Fri, 28 Dec 2001

Step back from abyss

The Straits Times, Asia News Network, Singapore

The stand-off between India and Pakistan is becoming alarming. Both have massed troops and tanks along their common border and, according to one report, India has even moved ballistic missiles to Kashmir and ordered villagers in the area to evacuate. A full- fledged war between the two nuclear states would devastate both, not to mention the region.

War is unthinkable, and must be avoided at all costs. Their leaders say they do not seek to go to war, they are only preparing for it in case the other attacks. That may be so, but given the feverish feelings on both sides, each is more than capable of falling into a trap of its own devising, from which there may no easy exit. Friends of both, especially the United States but also regional countries and the Commonwealth, should intervene immediately to offer their good offices to help defuse tensions.

At the very least, the United Nations Security Council should convene soon to devise a formula that might allow both nations to move back from the abyss. Their peoples speak the same languages, share the same history and, in many respects, the same culture. It would be an awful tragedy if they were to set upon each other now with murderous force just because they happen to worship different versions of the same God.

Pakistan President Pervez Musharraf has been sounding conciliatory, as far as his domestic audience would allow it, and Indian Prime Minister Atal Behari Vajpayee must give him more room to maneuver. Gen. Musharraf has briefly detained the founder of Jaish-e-Mohammad, one of the two groups accused by India of complicity in the attack on its parliament, and he has closed the Islamabad offices of Lashkar-e-Taiba, the other group, as he has the facilities of other extremist organizations.

Together with Tameer-e-Nau, Laskhar-e-Taiba was added to the U.S. terrorism list last week, so it is not only India which believes that they are terrorists, not mere freedom fighters as their supporters insist. The Pakistani government needs to do more to rein them in, as well as discipline its Inter-Services Intelligence Agency, which has been accused by both Indian and U.S. officials of covertly supporting a number of regional terror organizations.

But Gen. Musharraf cannot be expected to work miracles in a short period of time. He is in a weaker political position than is Vajpayee, having already angered Pakistani extremists by supporting the U.S.-led coalition in Afghanistan.

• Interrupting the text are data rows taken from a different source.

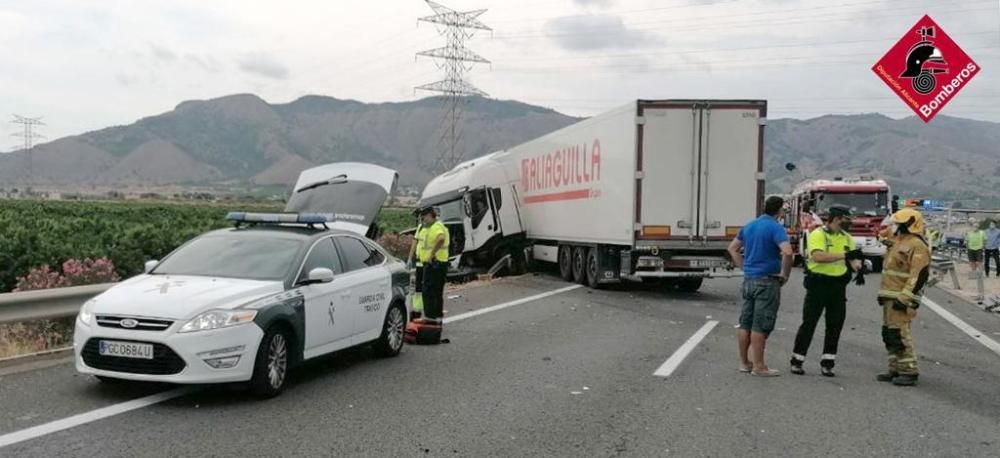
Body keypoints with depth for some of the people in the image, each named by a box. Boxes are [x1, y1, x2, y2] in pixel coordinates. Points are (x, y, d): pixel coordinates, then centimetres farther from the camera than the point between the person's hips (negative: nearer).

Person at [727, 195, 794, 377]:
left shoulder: (749, 226, 11)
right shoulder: (775, 227, -13)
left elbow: (733, 248, 19)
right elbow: (787, 252, -26)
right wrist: (785, 274, -13)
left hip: (748, 280, 7)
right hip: (767, 281, -7)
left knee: (746, 323, 11)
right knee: (761, 325, -3)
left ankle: (744, 362, 18)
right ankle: (758, 366, 1)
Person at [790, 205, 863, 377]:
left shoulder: (846, 237, 11)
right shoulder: (817, 235, -11)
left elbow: (853, 257, 8)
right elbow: (818, 256, -26)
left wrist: (857, 265, -16)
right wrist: (844, 255, -28)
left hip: (838, 286, 6)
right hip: (818, 284, -6)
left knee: (835, 325, 6)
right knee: (809, 323, 0)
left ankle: (827, 363, 16)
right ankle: (797, 361, 8)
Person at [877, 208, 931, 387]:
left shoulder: (917, 246, -12)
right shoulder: (900, 243, 21)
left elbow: (919, 275, -20)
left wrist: (905, 298, -24)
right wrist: (883, 294, 25)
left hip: (901, 299, -10)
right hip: (890, 298, 10)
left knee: (900, 335, -12)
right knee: (889, 335, 11)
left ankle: (909, 372, -7)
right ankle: (896, 369, 17)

Expecting him to do a U-turn immediately after this, and abandon the militant aspects of the Kashmiri struggle at India's behest, would require political skills that even he cannot muster in short order.

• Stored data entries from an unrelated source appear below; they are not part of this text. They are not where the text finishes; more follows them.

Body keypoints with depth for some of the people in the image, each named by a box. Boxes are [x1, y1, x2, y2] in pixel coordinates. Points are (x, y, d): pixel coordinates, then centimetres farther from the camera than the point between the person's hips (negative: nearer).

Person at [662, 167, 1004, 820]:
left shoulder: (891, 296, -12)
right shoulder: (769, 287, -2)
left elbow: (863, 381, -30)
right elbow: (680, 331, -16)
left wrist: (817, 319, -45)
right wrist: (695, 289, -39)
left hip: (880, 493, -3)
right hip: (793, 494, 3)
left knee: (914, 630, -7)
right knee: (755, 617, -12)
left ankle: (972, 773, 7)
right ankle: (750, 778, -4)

New Delhi would be making a mistake if it treated him as Tel Aviv is treating Palestinian Authority President Yasser Arafat -- as part of the problem, not the solution. Who does Vajpayee want in charge in Islamabad -- Gen. Musharraf or someone else too unpleasant to contemplate?

The U.S. role in resolving this conflict is crucial, as it has considerable leverage with Pakistan, and has friendly ties with India. Islamabad must be told there are no good terrorists and bad terrorists, and if it wants to profit by helping to wipe them out in Afghanistan, it must clean them out at home too. New Delhi must be told that if it wishes to be treated like a major power, it should behave like one, and act responsibly. There is no one model to defeat terrorism, and India should not assume that what works for the U.S. -- attacking terrorists as well as states that harbor them -- applies to it as well. It does not, for the simple reason the other chap has nukes too.